I'm not really sure how we went from an acorn squash baby to a cucumber baby... but whatever! ;]
My midwife appointment went well. Not really too many "new" details to share; we're still keeping an eye on my ketones and weight gain (or, well, lack of)... I've been starting to get really stressed out and frustrated with the situation, which isn't necessarily good, either. I explained to Jenny that I just get really frustrated that my urine keeps showing ketones when I feel like I've been really trying hard and doing the best I can with eating more... but yet it's just not enough. She understood and just encouraged me to keep trying.

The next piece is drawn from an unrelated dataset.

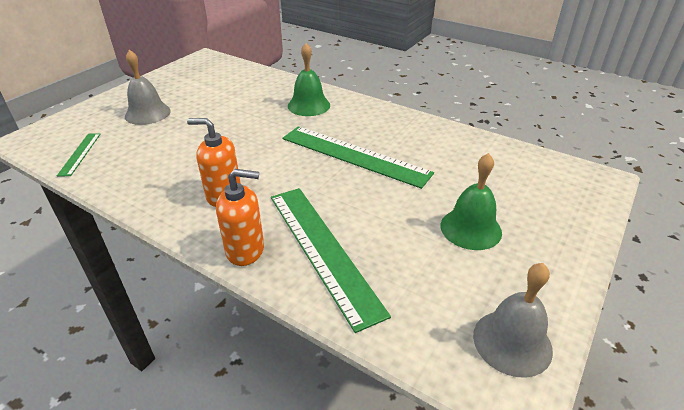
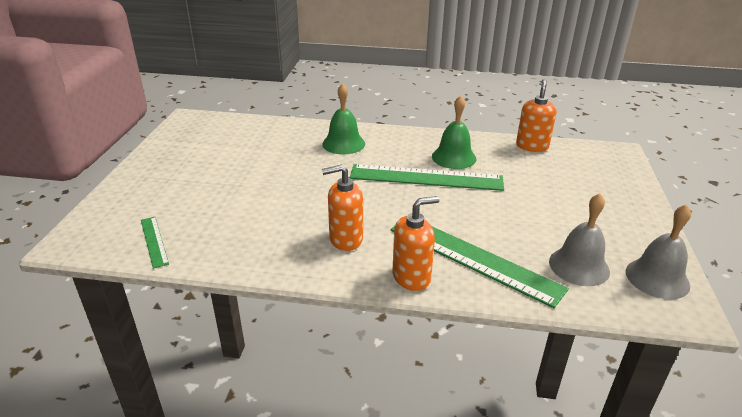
camera: 25 degrees left, 5 degrees down
grey bell [125,50,171,125] -> grey bell moved to [549,193,610,286]
green bell [441,153,502,250] -> green bell moved to [432,95,476,169]
none -> orange soap dispenser [516,79,557,152]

I really, really need prayer regarding the pelvis/hip pain. It has gone from the point of painful but tolerable to barely tolerable... and I typically have a pretty high pain tolerance. This pain is no joke and it makes me feel pretty worthless... I have a few good hours every few days where I'm able to get some "house things" done, but other than that, most things are too hard on my body to accomplish and that's really hard for me. I actually ENJOY cleaning and organizing so not being able to keep a tidy house and prepare meals for Jake... it's just frustrating to me. Walking, sitting, getting dressed, rolling over in bed (or finding a comfy position in the first place) are all nightmares to do. So I would really, really appreciate prayer. I can't do this for the next 10 weeks... but I know that God will give me the grace to get through it.
We got the dresser from Ikea set up and stained, and I put all of baby's clothes in it; washed, folded and organized. Maybe it's too early for me to be doing that... but I don't care. Honestly, with all this pain... I want to get as much done now as I can! But I think that's all we really have to do. Other than the few house projects that I want to get done before baby comes. We're still "planning" on doing those. Hmph. We'll see. ;]
Random annoyance... I think my house smells like poop and I cannot figure it out... it's driving me crazy. I took out the garbage (it could have been a stinky diaper, maybe) and searched for the odor... but it's no where. Maybe it's in my head? I lit a candle and the smell has either gone away, or I'm just used to it because I've been in here all day... ha.
CRAVINGS... this is probably a bad idea to post pictures of what I'm craving right now... *starts to salivate*
apples
tortilla chips
I took a "field trip" with my mom to the thrift store today. I just HAD to get out of the house today. I think I spent the most today that I ever have at a thrift store, but it was really fun to find some treasures. I found a toy organizer for Ryan (one like this), a fun tunnel for him to crawl in, and a little wooden stool to sit on. He found it in the store and we carried it all over, and he sat on it while I looked at things... it was perfect, haha! I got a few Christmas decorations and a fall wreath for the door. Oh, and a couple books for Ryan. All in all, it wasn't an expensive trip (and everything was half off, except for the toy bins), and it was fun to find some neat things.
Not very much else is going on around here... Ryan is doing really well and has REALLY started to talk in the last week... I mean, he talked quite a bit before, but he repeats a TON of stuff now and it's so much fun! He has quite a few two-word sentences too, which has been cool. "Socks on/off," "thank you," "excuse me," "get down," "all done," "help please..." I'm probably forgetting some. I'm not even sure what his single word vocab is up to now. He hasn't learned any new signs (rather, I haven't taught him any) because I've felt like the ones he knows have been beneficial enough and haven't really felt the need to teach him more. He is so much fun to be around, though... writing about him gives me all sorts of warm fuzzies because he is just such a joy. What a little blessing!!
Can you believe he is 21 months now?!
[phone pic; eating carrots and dip!]
[phone pic; riding his truck around]
[phone pic; testing out baby's new carseat with Lamby {"Me me"}]
And I'll leave you with one more picture... of da belly.
{30 weeks}
Please remember to pray for me! I really need it.
2 comments:
Hi! Found you through My Joy-Filled Life link up! Congrats! Prayers sent to you! With my first pregnancy, I had little weight gain (less than 25 lbs total)...near the end my midwife started to worry and predicted I'd deliver a tiny baby. Nope! I pushed out a 8 lb beast of a baby! :D Just remember to keep the stress level low!
Found you through My Joy-Filled Life. I'm so sorry to hear about the pain and stress you're feeling. I can't imagine trying to keep up with a toddler and being so uncomfortable! I'm pregnant and running after a 13 month old, so I know that's hard enough without the added stress. Praying for you!